I’m still restless, keen to play, quick to learn, and slow to apply. I still want to be with nature. I still want to colour and pretend. I still long to be cradled. My meltdowns still happen, but it’s the private, passive adult kind. I’m still clumsy, curious, and sensitive. At my least suppressed, I’m a girl co-existing within a woman taking care of me.
It wasn’t until my most recent years that I stopped referring to myself as a girl. One day I was describing someone I went to school with and began the sentence with “that girl in the year below,’ and quickly corrected myself with, ‘I mean that woman! She’s a woman now. We all are.’ I remember during the pandemic when we were going to vaccine centres in age groups and being surprised by how grown up everyone my age looked. As I stood in the queue and breathed through a mild existential crisis, I thought, how old do I look?
Thankfully, I’m not very bothered about looking older these days. I’m more moved by the bitter sweetness of passing time. There are definitely times where I wish things were more taut, less droopy, less wrinkly. But other times I look at my body and see how much I’ve lived. I look at the scar on my leg and remember scraping it on the coffee table when I was 17. I look at the mark on my arm and remember burning it on a lantern while playing with my cousins in Nigeria at 5 or 6. I look at my boobs and remember praying for them at 12 thinking they’d never come! All of these stories my body holds take me back to my inner child and make me feel so nostalgic.
Now I’m this woman with new scars, new quirks, new wishes. I trust this woman a lot because now she’s all I’ve got. Every time I’ve been faced with the most complex challenges, the greatest adversities, the biggest decisions, this woman has somehow pulled through. Every time I’ve said to myself, ‘I don’t know what to do, but I’ll figure it out,’ it’s the woman in me really saying, ‘don’t worry, I’ll take care of you.’ Even when I don’t fully trust myself on the surface, deep down, I know I’ve got this and there’s no better person to figure my shit out than me. I’m very thankful for that.
How is it possible to feel like a woman and a girl at the same time? I’m not sure. But I pride myself on nurturing a healthy and low-key symbiotic relationship between these parts of myself. I need this woman and I need this girl. Both parts of me help me create my best days. Both parts of me heal each other.
I hope that if I’m ever the mother of a girl, she can look back fondly at her own girlhood because she had a mother who understood how important it was to be a girl in peace. Because that’s all girlhood needs to be- peaceful. And I’m glad it’s not too late to give myself this peace. I hope you can too.
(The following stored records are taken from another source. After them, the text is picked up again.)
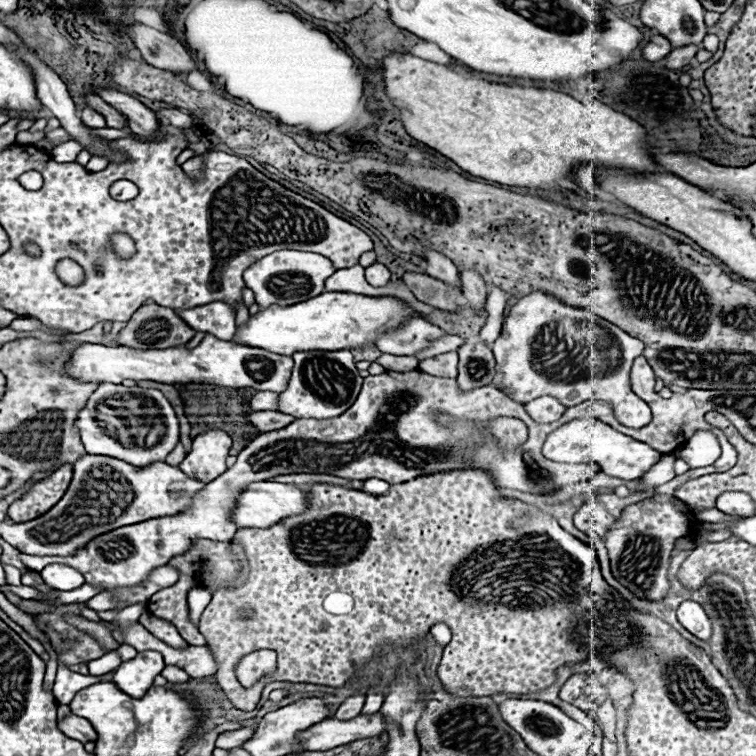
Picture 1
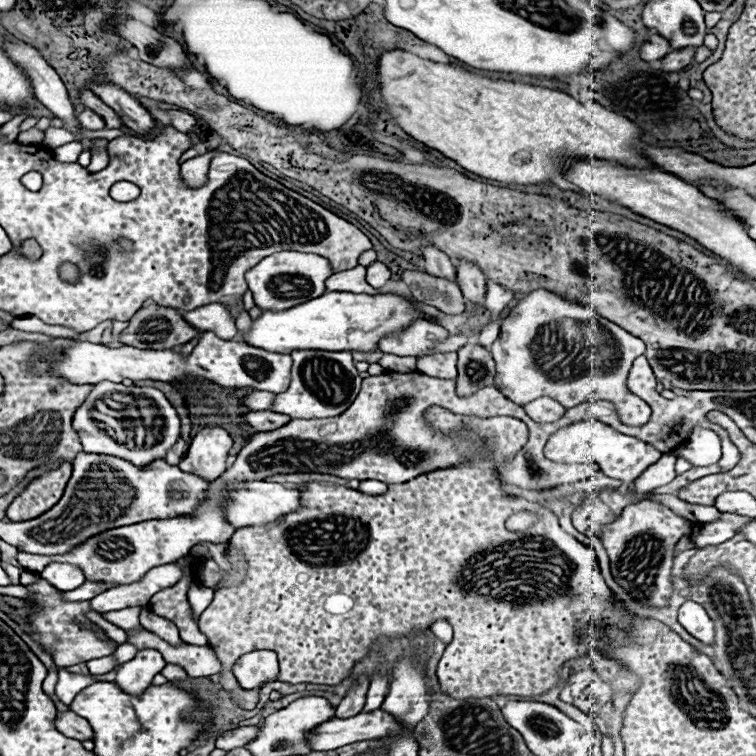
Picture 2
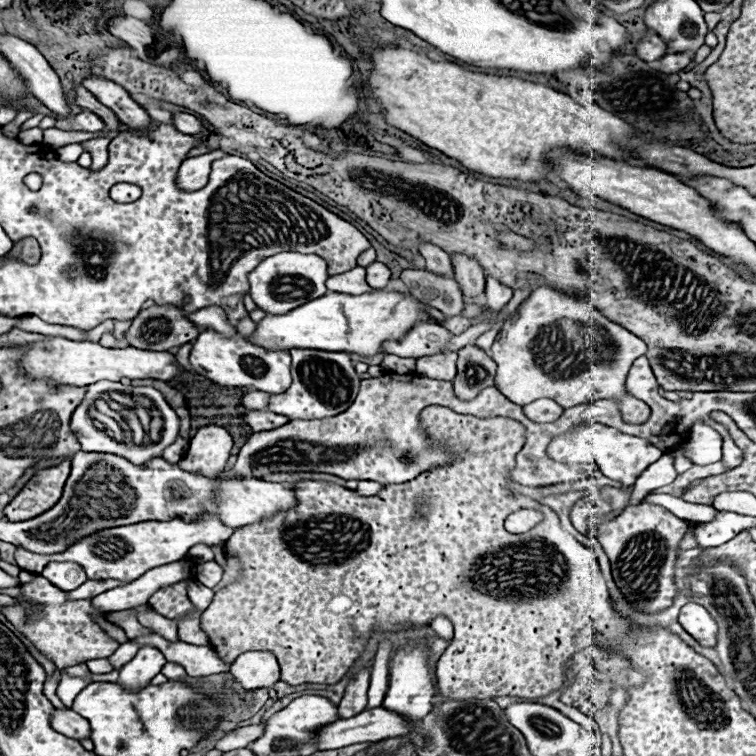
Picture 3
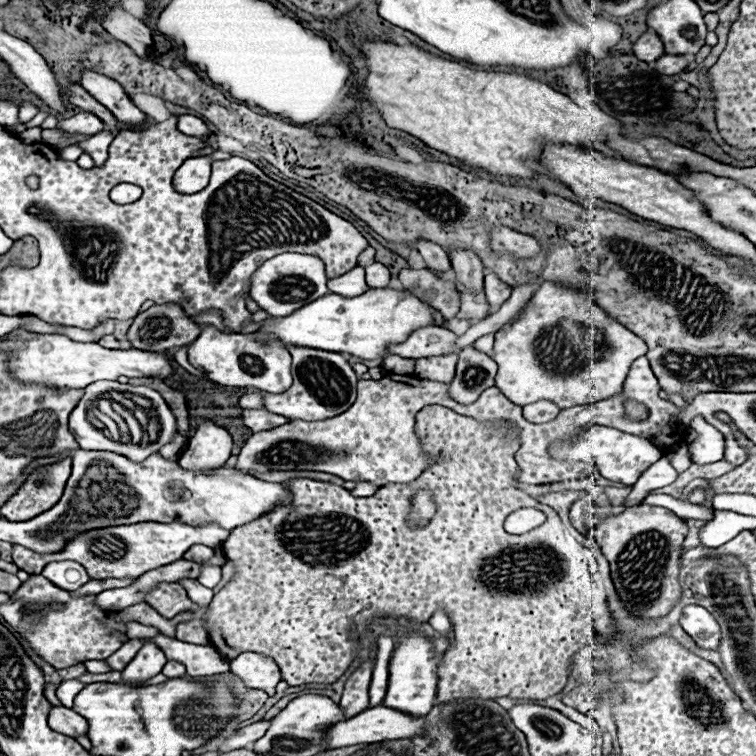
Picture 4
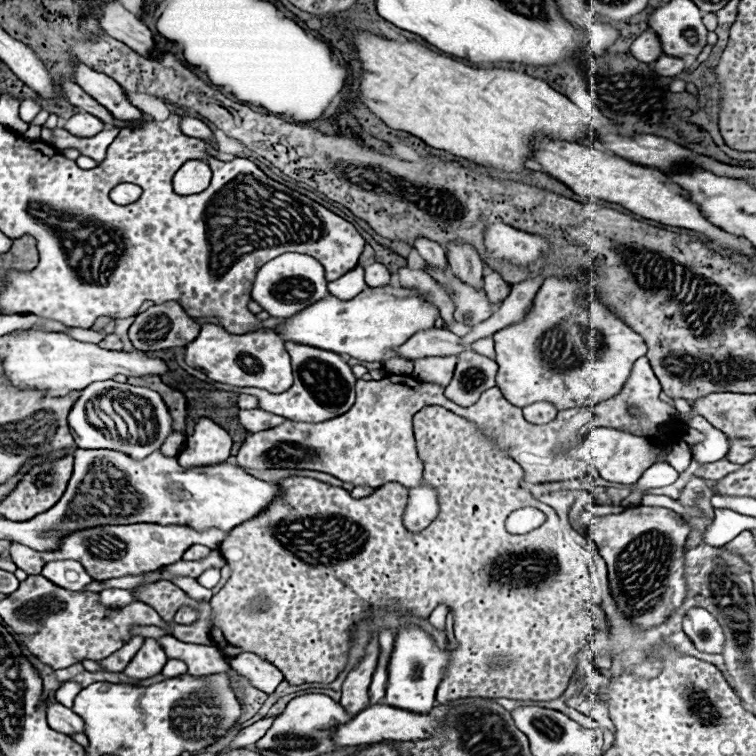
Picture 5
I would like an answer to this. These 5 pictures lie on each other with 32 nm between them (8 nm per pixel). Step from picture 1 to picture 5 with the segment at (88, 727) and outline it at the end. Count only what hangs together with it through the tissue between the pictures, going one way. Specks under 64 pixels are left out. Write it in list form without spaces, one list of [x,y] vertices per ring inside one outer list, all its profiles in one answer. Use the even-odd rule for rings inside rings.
[[[48,702],[48,724],[52,726],[52,730],[58,730],[68,736],[84,732],[84,720],[76,712],[58,702]]]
Thank you so much for reading. I can’t wait to speak to you again soon!
As my 30th approaches, I found myself looking in the mirror the other day having these exact same thoughts 🙏🏾 so thank you, this piece of writing really hit home and made me realise I also trust the woman looking back at me and happy for the little girl who can finally realise she’s an adult now and can provide her own peace 😌
Droopy? Wrinkly? Aren't you late 20s? I would say after I had a baby, I added to girl the second personality of woman. I will always be a girl at heart.